Nicholas siempre ha creído que la vida es mejor cuando nadie interfiere en su espacio personal. Sarcástico, irritante y con poca paciencia para la lentitud, su rutina es eficiente y sin sorpresas. Pero todo cambia cuando Carol se convierte en su vecina de al lado. Ella es todo lo que él detesta: amable, optimista, espiritual... y ruidosa. Desde el primer "¡Hola, universo!" que escucha al amanecer, Nicholas sabe que su vida tranquila se ha complicado.

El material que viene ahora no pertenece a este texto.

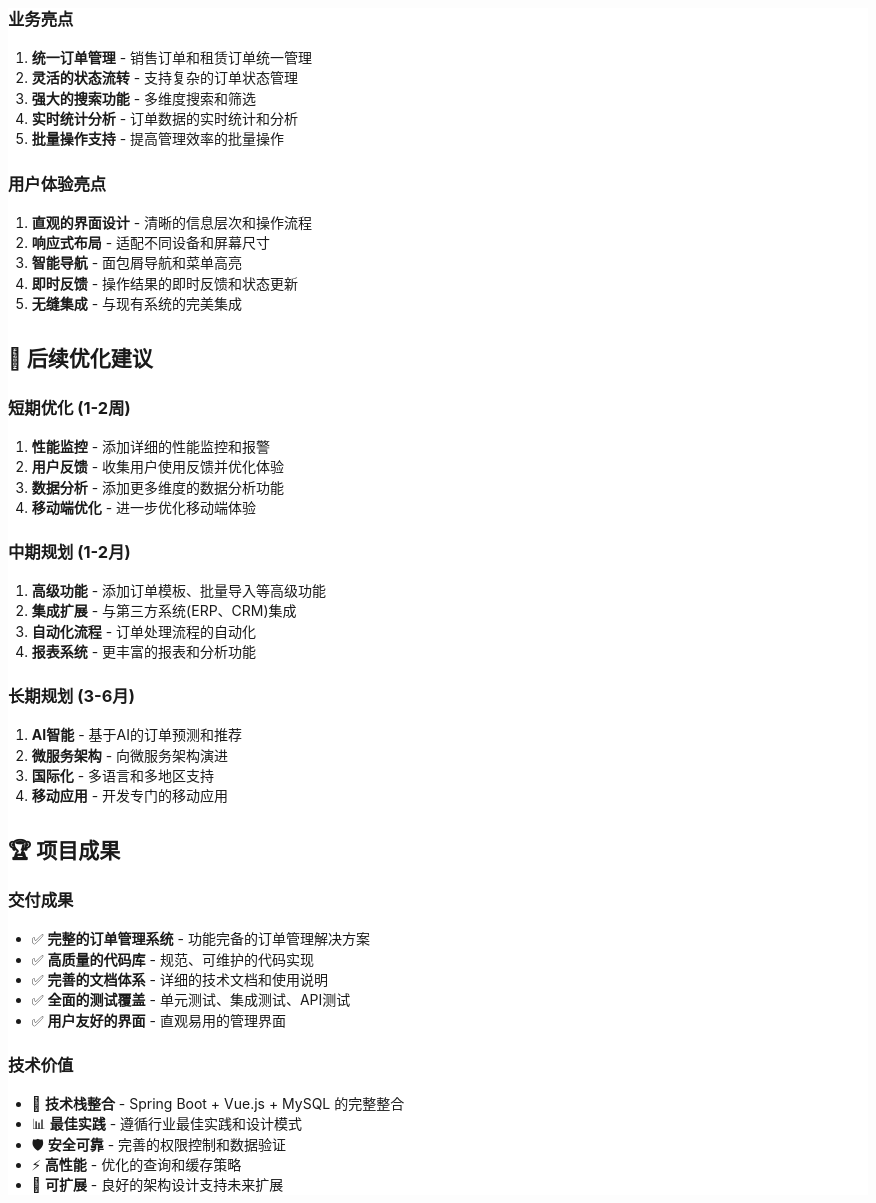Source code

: ### 业务亮点
1. **统一订单管理** - 销售订单和租赁订单统一管理
2. **灵活的状态流转** - 支持复杂的订单状态管理
3. **强大的搜索功能** - 多维度搜索和筛选
4. **实时统计分析** - 订单数据的实时统计和分析
5. **批量操作支持** - 提高管理效率的批量操作

### 用户体验亮点
1. **直观的界面设计** - 清晰的信息层次和操作流程
2. **响应式布局** - 适配不同设备和屏幕尺寸
3. **智能导航** - 面包屑导航和菜单高亮
4. **即时反馈** - 操作结果的即时反馈和状态更新
5. **无缝集成** - 与现有系统的完美集成

## 🔮 后续优化建议

### 短期优化 (1-2周)
1. **性能监控** - 添加详细的性能监控和报警
2. **用户反馈** - 收集用户使用反馈并优化体验
3. **数据分析** - 添加更多维度的数据分析功能
4. **移动端优化** - 进一步优化移动端体验

### 中期规划 (1-2月)
1. **高级功能** - 添加订单模板、批量导入等高级功能
2. **集成扩展** - 与第三方系统(ERP、CRM)集成
3. **自动化流程** - 订单处理流程的自动化
4. **报表系统** - 更丰富的报表和分析功能

### 长期规划 (3-6月)
1. **AI智能** - 基于AI的订单预测和推荐
2. **微服务架构** - 向微服务架构演进
3. **国际化** - 多语言和多地区支持
4. **移动应用** - 开发专门的移动应用

## 🏆 项目成果

### 交付成果
- ✅ **完整的订单管理系统** - 功能完备的订单管理解决方案
- ✅ **高质量的代码库** - 规范、可维护的代码实现
- ✅ **完善的文档体系** - 详细的技术文档和使用说明
- ✅ **全面的测试覆盖** - 单元测试、集成测试、API测试
- ✅ **用户友好的界面** - 直观易用的管理界面

### 技术价值
- 🔧 **技术栈整合** - Spring Boot + Vue.js + MySQL 的完整整合
- 📊 **最佳实践** - 遵循行业最佳实践和设计模式
- 🛡️ **安全可靠** - 完善的权限控制和数据验证
- ⚡ **高性能** - 优化的查询和缓存策略
- 🔄 **可扩展** - 良好的架构设计支持未来扩展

Carol, con su sonrisa encantadora y actitud despreocupada, intenta hacer amistad llevándole una tarta de manzana como gesto de bienvenida. Nicholas, sin embargo, la recibe con escepticismo y sarcasmo, incapaz de entender cómo alguien puede ser tan positivo todo el tiempo. Las charlas y risas de Carol, incluso cuando está sola al otro lado de la pared, lo irritan y lo mantienen despierto por las noches.
Él, que odia las interrupciones, ve cómo su paz se desmorona con cada visita espontánea de Carol y sus propuestas aparentemente sin sentido. Ella, por otro lado, parece inmune a sus comentarios mordaces y sigue empujando sus límites, con una calma que desafía la lógica de Nicholas. Entre conversaciones incómodas, encuentros inesperados y chispas inevitables, Nicholas empieza a darse cuenta de que, a pesar de sus constantes quejas, Carol trae algo de vida a su existencia meticulosamente ordenada.
Lo que comenzó como una lucha silenciosa entre su sarcasmo y la energía positiva de Carol, poco a poco se convierte en una convivencia extraña y divertida. Nicholas se debate entre mantener sus barreras y dejarse llevar por el caos que Carol trae consigo. Ella, mientras tanto, parece empeñada en demostrarle que la vida no tiene que ser tan seria y que un poco de locura puede ser justo lo que él necesita.